*Exercise:* Produce as output only the lines below starting at the line with "وحان وقت الانسحاب" and continuing through the line with "ждений, сохраняя их", each one exactly as written.

*Data for the task:*
▬▬▬
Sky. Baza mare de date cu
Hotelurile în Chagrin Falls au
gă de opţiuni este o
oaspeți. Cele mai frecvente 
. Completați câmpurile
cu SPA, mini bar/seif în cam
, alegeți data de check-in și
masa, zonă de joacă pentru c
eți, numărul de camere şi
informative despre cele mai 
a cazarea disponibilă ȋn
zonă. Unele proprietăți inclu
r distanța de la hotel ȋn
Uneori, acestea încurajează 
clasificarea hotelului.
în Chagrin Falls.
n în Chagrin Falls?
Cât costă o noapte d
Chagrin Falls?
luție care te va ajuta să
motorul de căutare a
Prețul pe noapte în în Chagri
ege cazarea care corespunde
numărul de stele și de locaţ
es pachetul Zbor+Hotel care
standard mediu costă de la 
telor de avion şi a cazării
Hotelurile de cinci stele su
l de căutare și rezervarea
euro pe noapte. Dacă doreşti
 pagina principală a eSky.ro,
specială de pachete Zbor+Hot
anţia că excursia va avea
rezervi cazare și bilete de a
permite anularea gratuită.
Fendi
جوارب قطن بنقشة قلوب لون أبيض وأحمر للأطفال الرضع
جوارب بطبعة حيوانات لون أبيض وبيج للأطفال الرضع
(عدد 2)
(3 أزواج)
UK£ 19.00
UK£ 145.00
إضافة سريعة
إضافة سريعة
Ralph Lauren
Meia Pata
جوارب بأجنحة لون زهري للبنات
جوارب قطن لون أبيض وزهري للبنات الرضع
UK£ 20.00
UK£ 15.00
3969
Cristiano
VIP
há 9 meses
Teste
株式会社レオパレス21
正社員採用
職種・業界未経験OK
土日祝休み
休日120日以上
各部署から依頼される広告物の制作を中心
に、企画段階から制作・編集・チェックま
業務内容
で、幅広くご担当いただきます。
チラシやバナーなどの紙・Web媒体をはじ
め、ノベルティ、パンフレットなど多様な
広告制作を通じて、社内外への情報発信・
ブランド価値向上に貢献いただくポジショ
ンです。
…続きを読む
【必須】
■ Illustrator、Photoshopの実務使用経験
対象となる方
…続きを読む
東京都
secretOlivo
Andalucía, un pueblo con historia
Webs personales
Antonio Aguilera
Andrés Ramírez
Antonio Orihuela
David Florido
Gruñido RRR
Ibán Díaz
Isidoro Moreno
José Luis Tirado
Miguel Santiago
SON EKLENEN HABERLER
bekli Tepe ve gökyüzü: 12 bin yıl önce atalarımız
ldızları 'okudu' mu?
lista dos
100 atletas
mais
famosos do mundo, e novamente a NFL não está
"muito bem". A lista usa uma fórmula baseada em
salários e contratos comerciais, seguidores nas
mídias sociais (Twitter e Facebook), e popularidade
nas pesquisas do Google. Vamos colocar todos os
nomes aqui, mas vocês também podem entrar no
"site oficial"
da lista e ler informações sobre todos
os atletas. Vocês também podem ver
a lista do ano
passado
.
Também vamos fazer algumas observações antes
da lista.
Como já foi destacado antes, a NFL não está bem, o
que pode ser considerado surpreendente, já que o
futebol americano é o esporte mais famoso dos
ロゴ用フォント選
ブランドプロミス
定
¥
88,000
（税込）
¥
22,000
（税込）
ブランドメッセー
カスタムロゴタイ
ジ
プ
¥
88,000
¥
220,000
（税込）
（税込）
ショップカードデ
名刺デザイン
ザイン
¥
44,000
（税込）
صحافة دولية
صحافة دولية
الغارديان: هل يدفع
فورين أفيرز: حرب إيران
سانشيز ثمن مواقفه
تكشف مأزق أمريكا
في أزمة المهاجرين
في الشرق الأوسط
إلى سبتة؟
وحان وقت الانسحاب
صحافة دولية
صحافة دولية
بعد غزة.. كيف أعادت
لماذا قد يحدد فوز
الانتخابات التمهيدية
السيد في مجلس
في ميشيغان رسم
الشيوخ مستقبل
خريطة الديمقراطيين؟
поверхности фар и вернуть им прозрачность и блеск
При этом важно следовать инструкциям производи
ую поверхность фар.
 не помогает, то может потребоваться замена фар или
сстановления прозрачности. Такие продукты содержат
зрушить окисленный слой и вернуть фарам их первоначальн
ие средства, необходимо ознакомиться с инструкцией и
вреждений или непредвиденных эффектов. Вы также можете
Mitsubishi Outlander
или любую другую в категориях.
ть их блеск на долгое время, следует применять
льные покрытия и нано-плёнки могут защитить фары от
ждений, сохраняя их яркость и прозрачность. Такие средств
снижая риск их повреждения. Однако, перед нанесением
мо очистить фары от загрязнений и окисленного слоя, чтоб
▬▬▬
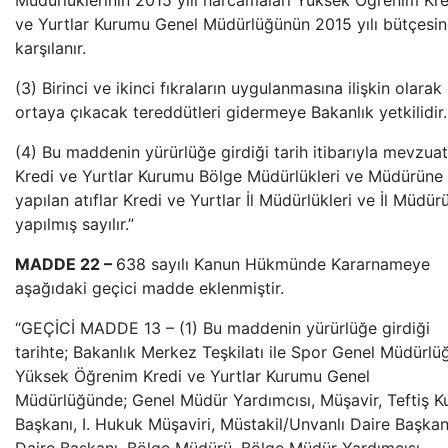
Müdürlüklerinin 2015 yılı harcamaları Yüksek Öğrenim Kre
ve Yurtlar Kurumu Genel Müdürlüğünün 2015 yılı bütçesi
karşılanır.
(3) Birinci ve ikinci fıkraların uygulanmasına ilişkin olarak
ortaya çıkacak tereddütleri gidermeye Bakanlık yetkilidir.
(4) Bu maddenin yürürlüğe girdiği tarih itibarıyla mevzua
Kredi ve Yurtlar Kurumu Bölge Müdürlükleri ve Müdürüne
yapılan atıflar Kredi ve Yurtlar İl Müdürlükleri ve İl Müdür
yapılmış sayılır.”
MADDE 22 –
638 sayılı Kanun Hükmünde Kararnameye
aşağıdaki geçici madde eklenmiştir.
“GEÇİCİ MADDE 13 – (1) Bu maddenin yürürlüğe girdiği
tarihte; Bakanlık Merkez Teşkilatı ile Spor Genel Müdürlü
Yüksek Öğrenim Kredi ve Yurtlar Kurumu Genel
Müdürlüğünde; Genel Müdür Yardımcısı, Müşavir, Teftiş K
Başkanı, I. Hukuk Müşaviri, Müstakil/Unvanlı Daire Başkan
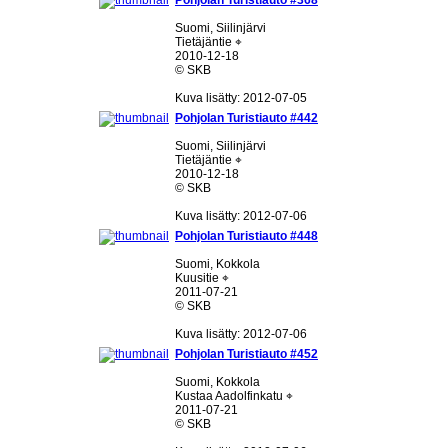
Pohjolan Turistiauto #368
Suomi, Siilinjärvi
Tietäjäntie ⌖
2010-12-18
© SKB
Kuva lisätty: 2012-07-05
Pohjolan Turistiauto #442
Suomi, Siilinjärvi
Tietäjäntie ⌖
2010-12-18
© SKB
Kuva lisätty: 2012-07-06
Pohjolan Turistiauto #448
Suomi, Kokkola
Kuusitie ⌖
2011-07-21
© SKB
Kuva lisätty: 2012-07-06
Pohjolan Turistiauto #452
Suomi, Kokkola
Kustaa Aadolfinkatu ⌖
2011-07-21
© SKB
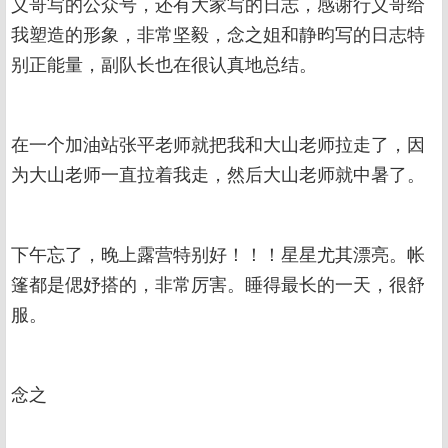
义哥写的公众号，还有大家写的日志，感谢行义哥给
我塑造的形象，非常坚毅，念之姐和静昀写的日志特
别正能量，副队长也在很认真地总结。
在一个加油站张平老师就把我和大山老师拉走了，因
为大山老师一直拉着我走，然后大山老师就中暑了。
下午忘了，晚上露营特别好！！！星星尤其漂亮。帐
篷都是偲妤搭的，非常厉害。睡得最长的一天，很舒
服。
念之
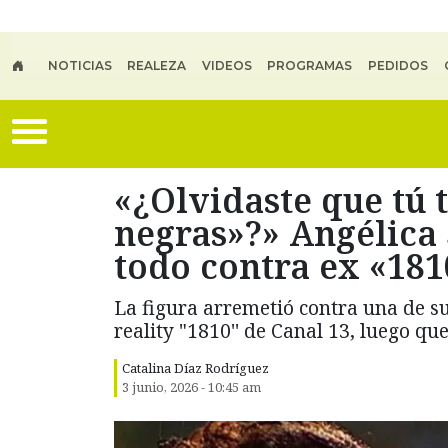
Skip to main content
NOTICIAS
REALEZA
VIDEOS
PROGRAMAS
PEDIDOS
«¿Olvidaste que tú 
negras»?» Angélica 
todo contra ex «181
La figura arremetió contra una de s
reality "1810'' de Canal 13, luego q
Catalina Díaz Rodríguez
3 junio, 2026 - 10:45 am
▬▬▬
*Reply:*
وحان وقت الانسحاب
صحافة دولية
صحافة دولية
بعد غزة.. كيف أعادت
لماذا قد يحدد فوز
الانتخابات التمهيدية
السيد في مجلس
في ميشيغان رسم
الشيوخ مستقبل
خريطة الديمقراطيين؟
поверхности фар и вернуть им прозрачность и блеск
При этом важно следовать инструкциям производи
ую поверхность фар.
 не помогает, то может потребоваться замена фар или
сстановления прозрачности. Такие продукты содержат
зрушить окисленный слой и вернуть фарам их первоначальн
ие средства, необходимо ознакомиться с инструкцией и
вреждений или непредвиденных эффектов. Вы также можете
Mitsubishi Outlander
или любую другую в категориях.
ть их блеск на долгое время, следует применять
льные покрытия и нано-плёнки могут защитить фары от
ждений, сохраняя их яркость и прозрачность. Такие средств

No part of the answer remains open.